McCullough served as President, Vice-President and Sales Manager of Tupelo’s McCullough Steel Products, Inc., a master distributor of industrial pipe, valves, fittings and related piping materials, from 1981-1993. He was instrumental in adding more than 500 active customer accounts in 26 states. He also designed sales incentive programs for employees and increased sales by more than 300%.

McCullough currently serves on the Board of Directors of Community Bank in Amory, MS, the Mississippi Council on Economic Education, the Tupelo Symphony League, the Advisory Board of Kinetic Ventures in Washington, D.C., member of Board of Directors for Mississippi Technology Alliance, and on the Advisory Council of the Electric Power Research Institute (EPRI), in Palo Alto, California. He also has recently been named the chairman of Advance Mississippi and was appointed by Governor Haley Barbour to Momentum Mississippi, a statewide economic development task force.

McCullough served on the Board of Directors and Executive Committees for Electric Power Research Institute (EPRI), Institute of Nuclear Power Operations (INPO), Nuclear Energy Institute (NEI), Alabama Partnership for Economic Development, Memphis Regional Chamber of Commerce and Mississippi Council on Economic Education. In the U.S. Department of Energy (DOE), he served on the Advisory Council to Secretary Spencer Abraham.
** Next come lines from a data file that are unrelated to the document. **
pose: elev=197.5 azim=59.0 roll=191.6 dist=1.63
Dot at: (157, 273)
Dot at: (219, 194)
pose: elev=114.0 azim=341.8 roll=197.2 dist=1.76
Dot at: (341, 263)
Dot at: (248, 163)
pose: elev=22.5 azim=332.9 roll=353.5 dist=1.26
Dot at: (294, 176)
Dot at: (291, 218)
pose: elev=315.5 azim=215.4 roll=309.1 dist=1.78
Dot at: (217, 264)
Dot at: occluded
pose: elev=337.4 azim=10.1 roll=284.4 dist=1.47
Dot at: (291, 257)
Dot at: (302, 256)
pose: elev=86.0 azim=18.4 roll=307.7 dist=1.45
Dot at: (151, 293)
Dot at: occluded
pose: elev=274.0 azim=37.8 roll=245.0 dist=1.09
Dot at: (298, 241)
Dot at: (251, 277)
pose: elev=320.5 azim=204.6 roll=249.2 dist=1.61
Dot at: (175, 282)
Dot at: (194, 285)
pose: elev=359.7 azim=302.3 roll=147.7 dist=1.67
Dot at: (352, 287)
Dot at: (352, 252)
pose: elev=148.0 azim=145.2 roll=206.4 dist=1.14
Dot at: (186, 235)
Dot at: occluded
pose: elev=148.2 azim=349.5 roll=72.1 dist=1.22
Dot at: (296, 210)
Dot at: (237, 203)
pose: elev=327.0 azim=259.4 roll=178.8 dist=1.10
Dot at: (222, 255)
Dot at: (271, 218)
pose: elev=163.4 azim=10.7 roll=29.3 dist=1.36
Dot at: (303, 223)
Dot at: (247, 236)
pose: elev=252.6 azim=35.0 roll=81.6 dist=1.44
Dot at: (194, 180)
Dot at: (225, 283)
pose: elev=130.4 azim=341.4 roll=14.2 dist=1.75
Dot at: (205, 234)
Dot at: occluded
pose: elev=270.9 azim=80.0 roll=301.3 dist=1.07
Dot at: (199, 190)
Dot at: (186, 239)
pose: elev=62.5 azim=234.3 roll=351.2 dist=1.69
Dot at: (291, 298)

McCullough also served on the Dean’s Development Council for Bagley College of Engineering at Mississippi State University, as a Board Member of Momentum Mississippi and as Co-Chairman for the Coal Utilization Research Council (CURC).

A frequent keynote speaker, McCullough has been quoted in the Wall Street Journal, Energy Daily, and featured in American Executive magazine.

Honored as the 2002 Mississippi State University Alumnus of the Year, McCullough has also participated at the BellSouth Leaders of the 21st Century Conference and is a 1993 graduate of New South Economic Development Course at the University of Southern Mississippi.

McCullough earned a Bachelor of Science in Agricultural Economics in 1977 from Mississippi State University.